A steamboat model left behind in Ernest Liggett's office


Brownsville was in dire financial straits: one year they had to lay off police and municipal workers for several months, and federal redevelopment funds were hard to acquire when the buildings were on the National Register of Historic Places and the town was seeking money to demolish them. The town’s population had declined to about 2,300 in 2020, and fighting costly legal battles drained what little money the borough had.

Bit by bit, though, the government of Brownsville reclaimed properties. After years of neglect, they were in terrible condition. Though I’ve heard that Ernest Liggett may have died and this is why efforts have finally progressed, I’ve found no obituary, so even that is unclear. Free of the Liggetts’ ownership, though, many of the properties are being demolished. Brownsville General Hospital and the Horner Memorial Nurses’ Home (galley link here) were torn down in 2020-2021, and a segment of Market Street stores and the Plaza Theater were razed also. In the place of the Market Street buildings, a senior housing development was built. Hope Park also recently opened there, and provides a green space for the community, a walking path and benches, and an outdoor movie screen. Photographer Stephen Beckman opened a gallery and the charmingly retro Maria’s Lovers House in a restored rental home that was used as a filming location for a movie of the same name filmed there in 1983. Local students successfully initiated a plan for an outdoor performance stage in the downtown, and retired teacher Joe Barantovich started Perennial Project nonprofit to plant flowers, create art installations, and organize volunteer work.


Abandoned Kart's Fashion Center in Brownsville

The abandoned Kart's Fashion Center on Market Street in Brownsville is one of the properties that has been demolished for Hope Park.


As of this writing, many vacant properties remain, but they’re disappearing swiftly. Restoration of the Union Station building is estimated to cost between $5-7 million and its fate remains in limbo. The Brownsville Area Revitalization Corporation operates across the street in the Flatiron Building and has a fantastic museum where you can find out more about the area. Things are improving, but much work remains to be done. Efforts to reclaim the downtown for the townspeople are a welcome sign, however, and a sign of the community’s resilience and determination.

As for the Liggetts, so many unknowns remain. Had their plans been sincere, and simply the victim of too much misplaced ambition? Did they just give up when the town and investors started making demands, or had it been a con to get investors’ money all along?
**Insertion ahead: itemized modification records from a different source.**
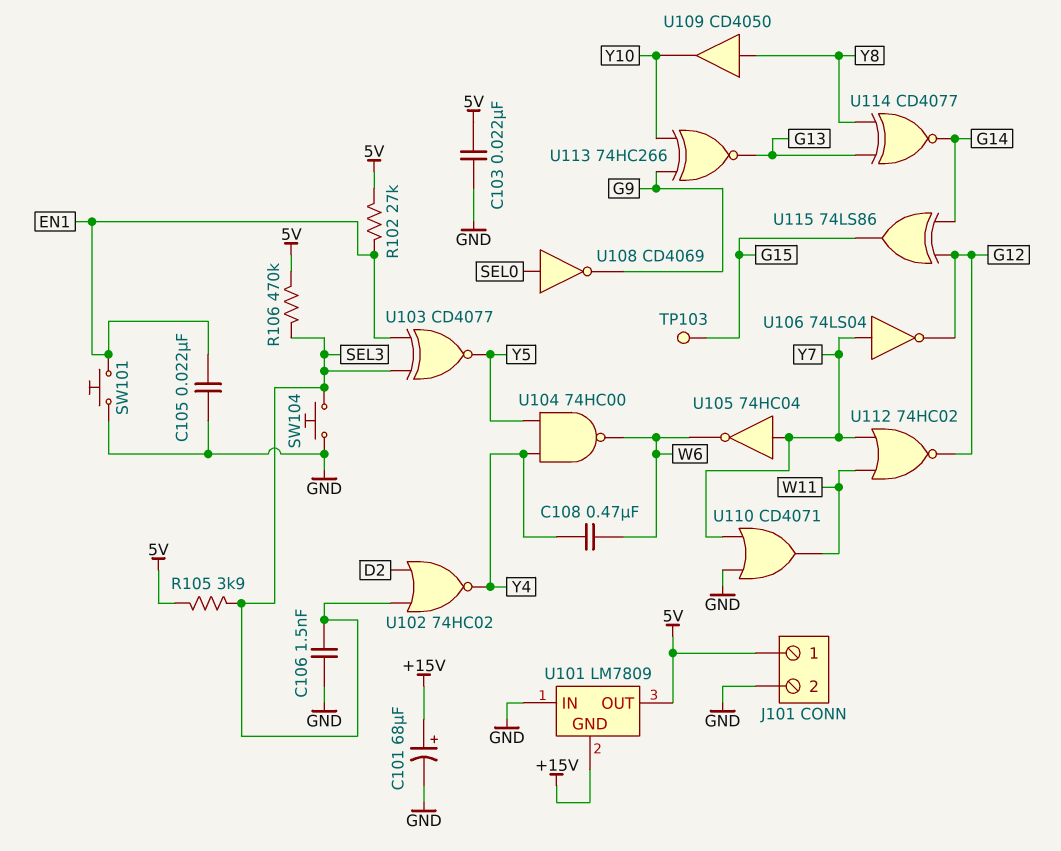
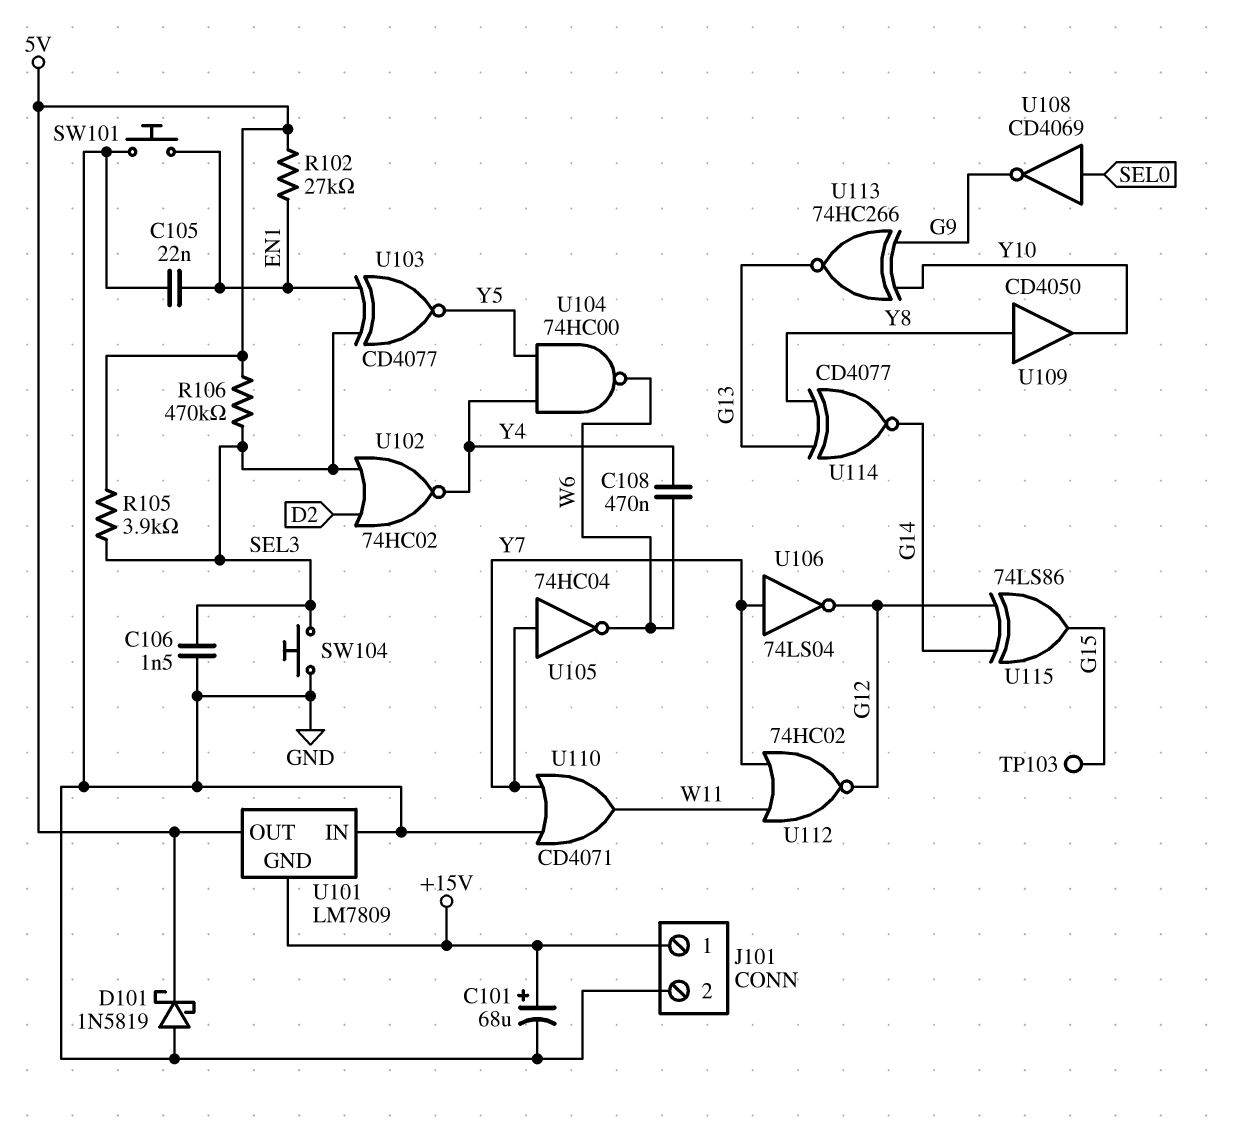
C103: 22nF (5V, GND) -> none
D101: none -> schottky 1N5819 (A GND, K 5V)
J101 pin 1: 5V -> +15V

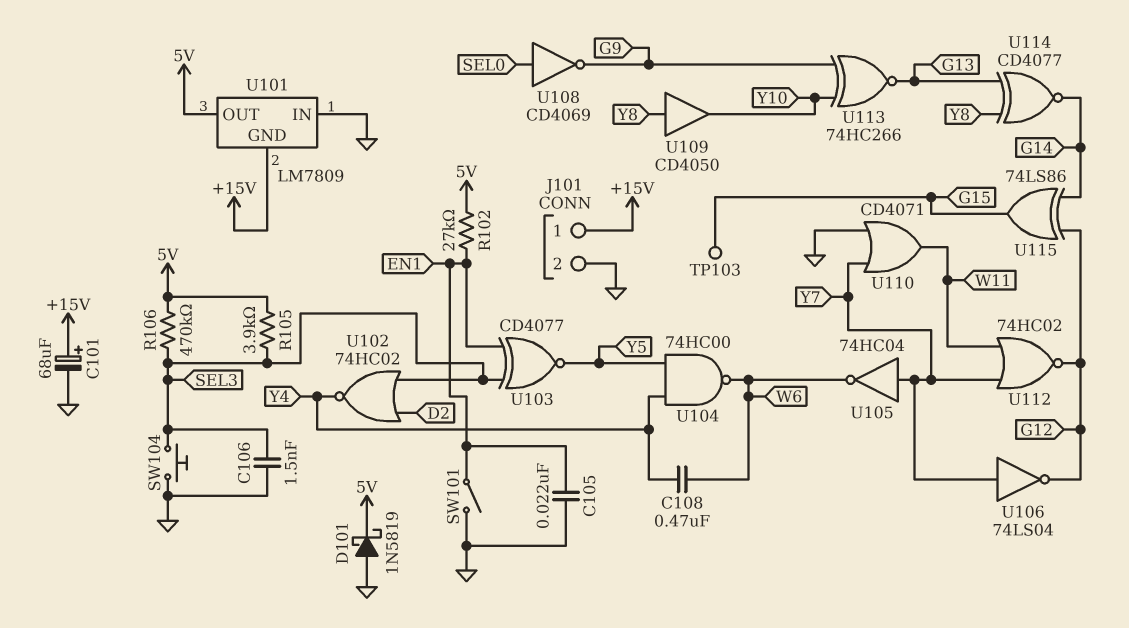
SW101: button (EN1, GND) -> switch (EN1, GND)

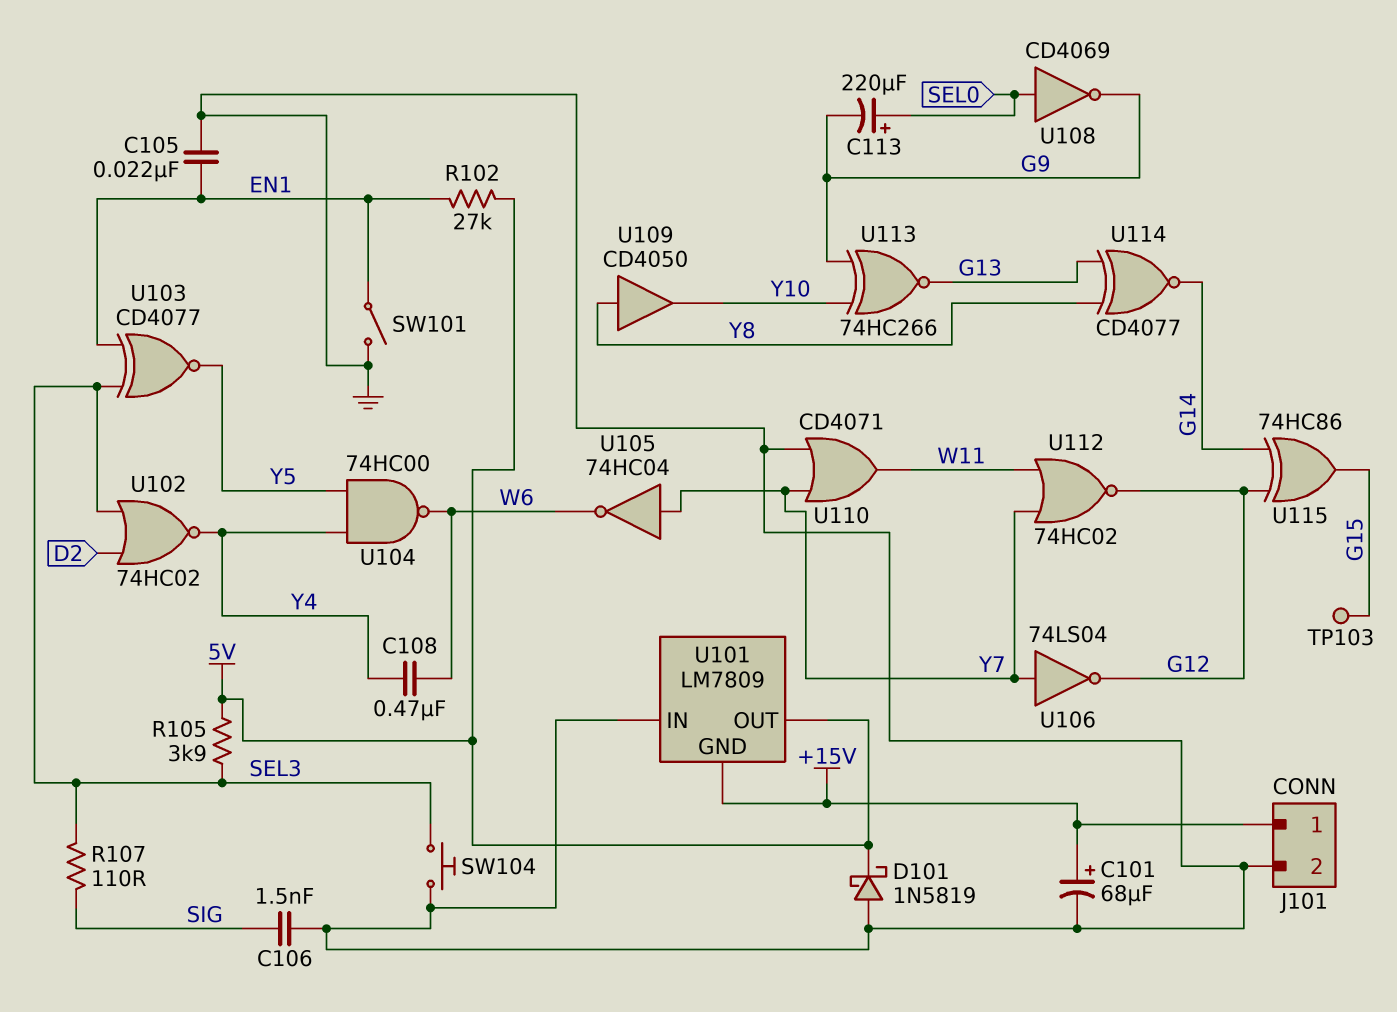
C106: 1.5nF (GND, SEL3) -> 1.5nF (GND, SIG)
C113: none -> 220uF (plus SEL0, minus G9)
R106: 470k (5V, SEL3) -> none
R107: none -> 110 (SEL3, SIG)
U115: XOR 74LS86 (in G12, in G14, out G15) -> XOR 74HC86 (in G12, in G14, out G15)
Why fight the town to hold onto properties, many of which had been bought for a single dollar each, when it was clear that their value was gone? Why was there so much secrecy about planning? Why did they reject help from the townspeople to get grants for the buildings? Considering the economic plight of the town and the fact that some of the buildings bought by the Liggetts were vacant when they were purchased, was it realistic to even hope that they could deliver?
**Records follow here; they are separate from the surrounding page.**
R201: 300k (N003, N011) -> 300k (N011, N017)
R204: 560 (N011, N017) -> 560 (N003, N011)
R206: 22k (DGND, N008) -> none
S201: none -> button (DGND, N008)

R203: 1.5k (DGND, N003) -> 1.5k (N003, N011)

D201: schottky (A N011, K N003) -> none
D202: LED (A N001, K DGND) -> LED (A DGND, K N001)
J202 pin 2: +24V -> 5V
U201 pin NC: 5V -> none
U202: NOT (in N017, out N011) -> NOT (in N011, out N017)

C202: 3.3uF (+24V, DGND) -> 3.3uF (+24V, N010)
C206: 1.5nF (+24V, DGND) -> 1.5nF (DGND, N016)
It's quite possible nobody aside from the Liggetts will ever know. My podcast interview with former Brownsville Mayor Norma Marcolini-Ryan answered many questions but left me with many more. As time goes on, with luck, it will matter less and less to the people of Brownsville as they rebuild. Nonetheless, the scars from the three decades where the townspeople were, as they described it, “held hostage by the Liggetts" will remain. Even looking right at it, it's hard to imagine that so much devastation could be wrought on one town, all for a pile of empty promises.